Selected text:
......
Darren 🥚 Profile picture
Feb 4 13 tweets 4 min read
1/ A Wandering Mind is an Unhappy Mind (Killingsworth, Gilbert)

"A human mind is a wandering mind; a wandering mind is an unhappy mind. The ability to think about what is not presently happening is a cognitive achievement that comes at an emotional cost."
wjh-www.harvard.edu/~dtg/KILLINGSW…
2/ " “Stimulus-independent thought” or “mind wandering” appears to be the brain’s default mode and allows people to learn, reason, and plan.

"Unfortunately, collecting real-time reports as people go about their daily lives is cumbersome and expensive.
3/ "Such experience sampling has rarely been used to investigate the relationship between mind wandering and happiness and has always been limited to very small samples.

"We solved this problem by developing aWeb application for the iPhone that contacts people at random moments.
4/ "Our database currently contains nearly a quarter of a million samples from about 5000 people from 83 different countries who range in age from 18 to 88 and who collectively represent every one of 86 major occupational categories.
5/ "The question 'How are you feeling right now? was answered on a scale from very bad (0) to very good (100).

"The mind-wandering question 'Are you thinking about something other than what you're currently doing' could be answered four ways: {yes,no} * {pleasant,unpleasant}.
6/ "People’s minds wandered frequently regardless
of what they were doing. Mind wandering occurred in 46.9% of the samples and in at least 30% of the samples taken during every activity except making love. The frequency of mind wandering in our real world sample was considerably
7/ "higher than is typically seen in laboratory experiments. Surprisingly, the nature of people’s activities had only a modest impact on whether their minds wandered and had almost no impact on the pleasantness of the topics to which their minds wandered.
......
Given data:
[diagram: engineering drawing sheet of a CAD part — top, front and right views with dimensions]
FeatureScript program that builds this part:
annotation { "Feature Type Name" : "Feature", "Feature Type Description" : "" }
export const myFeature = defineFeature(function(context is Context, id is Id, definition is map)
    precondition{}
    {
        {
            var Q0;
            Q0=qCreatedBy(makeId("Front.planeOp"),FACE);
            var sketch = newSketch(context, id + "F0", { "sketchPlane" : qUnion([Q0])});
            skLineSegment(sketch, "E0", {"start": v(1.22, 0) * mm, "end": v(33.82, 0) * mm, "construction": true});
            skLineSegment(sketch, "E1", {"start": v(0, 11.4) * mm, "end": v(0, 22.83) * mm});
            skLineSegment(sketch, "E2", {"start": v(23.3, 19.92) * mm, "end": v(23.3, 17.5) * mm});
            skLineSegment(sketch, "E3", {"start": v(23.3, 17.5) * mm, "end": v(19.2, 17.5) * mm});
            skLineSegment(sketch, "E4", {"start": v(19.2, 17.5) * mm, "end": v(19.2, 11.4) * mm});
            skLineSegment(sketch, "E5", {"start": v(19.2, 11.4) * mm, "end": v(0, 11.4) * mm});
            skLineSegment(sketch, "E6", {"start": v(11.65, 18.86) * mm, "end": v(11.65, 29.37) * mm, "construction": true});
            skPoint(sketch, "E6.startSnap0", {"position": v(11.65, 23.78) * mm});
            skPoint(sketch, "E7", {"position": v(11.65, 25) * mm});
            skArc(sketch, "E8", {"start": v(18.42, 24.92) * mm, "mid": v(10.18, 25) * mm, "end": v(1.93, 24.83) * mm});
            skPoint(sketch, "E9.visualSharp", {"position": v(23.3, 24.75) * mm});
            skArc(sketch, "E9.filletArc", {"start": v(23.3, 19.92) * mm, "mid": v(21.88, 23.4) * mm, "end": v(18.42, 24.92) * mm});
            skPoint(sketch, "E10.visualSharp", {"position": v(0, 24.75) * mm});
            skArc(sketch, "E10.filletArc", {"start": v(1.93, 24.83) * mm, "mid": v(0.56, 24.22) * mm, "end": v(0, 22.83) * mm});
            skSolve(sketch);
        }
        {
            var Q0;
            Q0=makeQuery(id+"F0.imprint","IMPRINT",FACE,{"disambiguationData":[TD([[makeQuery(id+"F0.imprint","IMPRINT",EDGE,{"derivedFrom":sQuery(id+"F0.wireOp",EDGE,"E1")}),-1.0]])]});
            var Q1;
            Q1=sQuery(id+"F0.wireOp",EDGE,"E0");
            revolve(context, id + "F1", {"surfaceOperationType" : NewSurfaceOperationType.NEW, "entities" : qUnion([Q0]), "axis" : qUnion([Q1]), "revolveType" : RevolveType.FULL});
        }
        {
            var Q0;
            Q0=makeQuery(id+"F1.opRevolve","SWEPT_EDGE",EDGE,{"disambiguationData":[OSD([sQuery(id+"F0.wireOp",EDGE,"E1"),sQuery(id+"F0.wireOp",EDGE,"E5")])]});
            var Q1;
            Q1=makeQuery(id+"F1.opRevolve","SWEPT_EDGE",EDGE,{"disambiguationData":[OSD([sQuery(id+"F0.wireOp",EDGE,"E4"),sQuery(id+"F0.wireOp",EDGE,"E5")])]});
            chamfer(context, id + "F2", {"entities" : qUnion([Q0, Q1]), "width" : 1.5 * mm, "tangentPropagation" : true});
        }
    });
......
What you need to do:
1) In the thread on mind wandering, in what percentage of the samples did mind wandering occur?
2) List every figure that the mind-wandering thread gives to describe the study's database.
3) Continue the thread on mind wandering from its last sentence.

Per-task outputs:
1) 46.9%

2)
- Nearly a quarter of a million samples
- About 5000 people
- 83 different countries
- Ages ranging from 18 to 88
- 86 major occupational categories

3)
8/ "Multilevel regression revealed that people were less happy when their minds were wandering than when they were not [slope (b) = –8.79, P < 0.001], and this was true during all activities, including the least enjoyable.
9/ "Although people’s minds were more likely to wander to pleasant topics (42.5% of samples) than to unpleasant topics (26.5%) or neutral topics (31%), people were no happier when thinking about pleasant topics than about their current activity (b =–0.52, not significant)
10/ "and were unhappier when thinking about neutral (b = –7.2, P < 0.001) or unpleasant topics (b = –23.9, P < 0.001) than about their current activity.

"Time-lag analyses suggested that mind wandering was generally the cause, not merely the consequence, of unhappiness."
11/ "What people were thinking was a better predictor of their happiness than was what they were doing. The nature of people’s activities explained 4.6% (3.2%) of the within-person (between-person) variance in happiness, but mind wandering explained 10.8% and 17.7%, respectively.
12/ "The variance explained by mind wandering was largely independent of the variance explained by the nature of activities, suggesting that the two were independent influences on happiness."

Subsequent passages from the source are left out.